Доклад Андрея Немзера назывался «Антиисторизм Лермонтова»[49]; докладчик привел разные примеры обращения поэта с историей, из которых самым показательным был анализ стихотворения «Умирающий гладиатор». Додумывая до конца антиномии, встающие перед романтическим сознанием, Лермонтов весьма своеобразно оценивает «рыцарских времен волшебные преданья» – то есть все то, что романтики клали в основу своих эстетических построений. Для него это – «насмешливых льстецов несбыточные сны», не более чем вымысел (пусть и «волшебный»). Лермонтов исходит из того, что прошлого как некоей реальности не существовало, что всякая ушедшая эпоха может «выжить» лишь благодаря поэту, за счет его творческих усилий. Прошлое в произведениях Лермонтова чаще всего идеализируется и героизируется (см. «Песню про… купца Калашникова»), но поэт четко сознает, что такое героическое прошлое – такой же плод его фантазии, как и картины идеального детства – этого прошлого в миниатюре, прошлого не общенационального, а частного.

Завершило чтения внеплановое выступление Игоря Энгельгардта, который прочел отрывки из воспоминаний своей матери Раисы Лерт «На том стою» (М., 1991): в конце 1940‐х годов она работала вместе с отцом Н. Эйдельмана в Радиокомитете и в процессе «борьбы с космополитизмом» была одновременно с ним оттуда изгнана. Сравнительно недавняя история уравнялась в правах с историей XIX века и сделалась возможным предметом рефлексии – ход вполне в духе Н. Я. Эйдельмана.

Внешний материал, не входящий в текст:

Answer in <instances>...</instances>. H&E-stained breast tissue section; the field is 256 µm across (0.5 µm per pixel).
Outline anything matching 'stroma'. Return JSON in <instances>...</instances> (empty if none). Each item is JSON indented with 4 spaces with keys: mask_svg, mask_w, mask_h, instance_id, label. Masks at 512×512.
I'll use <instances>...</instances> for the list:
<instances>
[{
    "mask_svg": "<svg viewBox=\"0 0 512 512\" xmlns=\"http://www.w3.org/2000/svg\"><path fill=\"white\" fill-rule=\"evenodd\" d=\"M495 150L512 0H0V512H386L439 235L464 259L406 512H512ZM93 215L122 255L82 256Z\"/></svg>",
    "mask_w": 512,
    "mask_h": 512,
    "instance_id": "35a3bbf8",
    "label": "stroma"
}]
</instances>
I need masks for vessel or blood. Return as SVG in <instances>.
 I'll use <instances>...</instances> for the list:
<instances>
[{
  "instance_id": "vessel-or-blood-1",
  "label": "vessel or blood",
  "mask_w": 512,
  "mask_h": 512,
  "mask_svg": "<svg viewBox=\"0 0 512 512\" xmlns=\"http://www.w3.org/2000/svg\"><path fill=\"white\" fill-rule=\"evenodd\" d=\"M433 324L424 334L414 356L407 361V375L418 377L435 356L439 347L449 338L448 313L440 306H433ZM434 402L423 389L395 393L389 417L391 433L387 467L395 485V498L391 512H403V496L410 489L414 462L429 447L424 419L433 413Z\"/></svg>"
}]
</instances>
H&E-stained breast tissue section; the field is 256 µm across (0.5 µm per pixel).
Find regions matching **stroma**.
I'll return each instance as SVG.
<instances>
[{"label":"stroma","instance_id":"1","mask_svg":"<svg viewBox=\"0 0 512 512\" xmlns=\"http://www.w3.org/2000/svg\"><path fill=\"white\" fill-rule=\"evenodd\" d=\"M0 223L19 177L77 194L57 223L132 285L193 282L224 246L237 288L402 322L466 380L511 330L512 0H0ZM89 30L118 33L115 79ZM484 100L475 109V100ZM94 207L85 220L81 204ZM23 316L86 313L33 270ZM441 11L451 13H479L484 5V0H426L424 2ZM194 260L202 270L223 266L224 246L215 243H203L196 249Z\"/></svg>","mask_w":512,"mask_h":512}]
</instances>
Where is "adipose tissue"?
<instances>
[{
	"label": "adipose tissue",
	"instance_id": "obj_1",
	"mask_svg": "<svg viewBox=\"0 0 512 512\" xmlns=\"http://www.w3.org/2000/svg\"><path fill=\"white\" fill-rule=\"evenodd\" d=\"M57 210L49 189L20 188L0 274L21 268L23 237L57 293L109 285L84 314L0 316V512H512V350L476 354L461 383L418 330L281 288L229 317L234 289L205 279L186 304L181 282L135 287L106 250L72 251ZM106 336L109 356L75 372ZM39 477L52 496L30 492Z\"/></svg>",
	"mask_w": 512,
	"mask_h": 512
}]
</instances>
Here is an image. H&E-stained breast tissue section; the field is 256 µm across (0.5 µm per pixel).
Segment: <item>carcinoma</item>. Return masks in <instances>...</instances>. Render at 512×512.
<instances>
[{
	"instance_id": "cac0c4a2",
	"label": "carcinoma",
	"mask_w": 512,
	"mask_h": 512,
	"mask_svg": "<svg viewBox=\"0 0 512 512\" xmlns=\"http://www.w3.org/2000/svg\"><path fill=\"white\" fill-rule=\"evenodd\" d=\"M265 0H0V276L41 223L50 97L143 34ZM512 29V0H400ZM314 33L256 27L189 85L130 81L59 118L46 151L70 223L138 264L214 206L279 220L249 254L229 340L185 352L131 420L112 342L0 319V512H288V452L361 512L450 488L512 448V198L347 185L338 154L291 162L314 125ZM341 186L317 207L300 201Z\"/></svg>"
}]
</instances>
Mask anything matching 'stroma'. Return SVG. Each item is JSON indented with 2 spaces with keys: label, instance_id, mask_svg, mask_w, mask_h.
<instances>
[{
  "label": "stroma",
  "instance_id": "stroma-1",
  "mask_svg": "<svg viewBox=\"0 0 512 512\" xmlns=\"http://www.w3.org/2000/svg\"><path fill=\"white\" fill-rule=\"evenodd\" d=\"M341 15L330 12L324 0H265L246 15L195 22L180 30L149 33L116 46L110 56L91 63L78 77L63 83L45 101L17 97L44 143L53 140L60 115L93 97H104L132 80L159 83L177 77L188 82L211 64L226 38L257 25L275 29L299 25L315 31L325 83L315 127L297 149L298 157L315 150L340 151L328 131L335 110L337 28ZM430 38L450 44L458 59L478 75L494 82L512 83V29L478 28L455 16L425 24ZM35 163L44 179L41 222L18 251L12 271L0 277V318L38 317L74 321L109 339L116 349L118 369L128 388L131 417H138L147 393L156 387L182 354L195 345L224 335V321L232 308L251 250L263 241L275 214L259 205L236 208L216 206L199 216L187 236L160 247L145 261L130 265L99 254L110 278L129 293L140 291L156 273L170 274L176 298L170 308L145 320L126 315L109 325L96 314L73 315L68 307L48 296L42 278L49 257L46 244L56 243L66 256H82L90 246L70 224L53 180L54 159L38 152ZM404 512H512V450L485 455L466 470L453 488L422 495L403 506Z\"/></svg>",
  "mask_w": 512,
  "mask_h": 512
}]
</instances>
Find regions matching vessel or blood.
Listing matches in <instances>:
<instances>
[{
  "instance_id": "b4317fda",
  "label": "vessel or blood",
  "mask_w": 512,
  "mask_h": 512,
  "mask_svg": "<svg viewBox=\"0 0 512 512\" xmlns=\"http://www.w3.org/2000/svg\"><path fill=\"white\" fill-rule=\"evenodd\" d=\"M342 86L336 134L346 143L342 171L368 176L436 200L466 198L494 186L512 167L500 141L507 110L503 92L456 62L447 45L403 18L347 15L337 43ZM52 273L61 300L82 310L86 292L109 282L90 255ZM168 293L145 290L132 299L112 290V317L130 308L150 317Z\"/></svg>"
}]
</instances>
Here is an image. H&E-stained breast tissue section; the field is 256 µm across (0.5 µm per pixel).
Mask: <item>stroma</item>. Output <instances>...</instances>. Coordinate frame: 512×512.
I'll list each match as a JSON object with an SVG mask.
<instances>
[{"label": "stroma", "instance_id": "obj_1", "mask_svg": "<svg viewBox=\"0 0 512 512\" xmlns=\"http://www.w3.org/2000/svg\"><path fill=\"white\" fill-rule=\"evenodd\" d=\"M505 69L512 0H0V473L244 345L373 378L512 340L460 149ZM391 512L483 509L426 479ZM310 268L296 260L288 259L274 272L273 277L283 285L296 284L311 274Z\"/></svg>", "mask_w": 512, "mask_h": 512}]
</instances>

Седьмые Эйдельмановские чтения (18 апреля 1997 года)[50]

18 апреля 1997 года в седьмой раз прошли научные чтения памяти Н. Я. Эйдельмана. Программа чтений состояла из семи докладов, а открыло их выступление вдовы Натана Яковлевича Юлии Эйдельман, которая прочла собравшимся отрывки из дневников ученого[51]. Эйдельман впервые начал вести дневник во втором классе, но регулярно заносить записи в дневник стал в 1966 году – в этом году его дочь пошла в первый класс. Две темы – судьба дочери и судьба исторической науки – были для Эйдельмана наиболее важны, им в первую очередь посвящен дневник; они прозвучали одновременно и в самый последний день жизни Эйдельмана: когда выяснилось, что у него инфаркт и нужно срочно ложиться в больницу, он всерьез хотел отложить это «мероприятие» на день, потому что сначала непременно хотел исполнить два данных им обещания: выступить в школе, где преподает дочь, и прочесть доклад в Музее А. С. Пушкина. В дневнике есть блестящие афоризмы: «Уровень разложения общества измеряется не нижним, а верхним пределом чтения: не Михалковым, а Дружининым и Бонди»[52]; есть яркие штрихи к истории советской цензуры: приводится список авторов и названий, которые Д. Д. Благой предлагал изъять из библиографии «Пушкин за 100 лет», в их число попали не только «подозрительные» Гофман и Оксман, но даже зарубежное издание «Путешествия в Арзрум».

 

Выступление Юлии Эйдельман прозвучало как своего рода биографический «эпиграф» к чтениям (к нему примыкало выступление бывшего главного редактора журнала «Байкал» В. В. Бараева, продолжившего свои воспоминания о поездке с Эйдельманом по Сибири, начатые на Третьих чтениях).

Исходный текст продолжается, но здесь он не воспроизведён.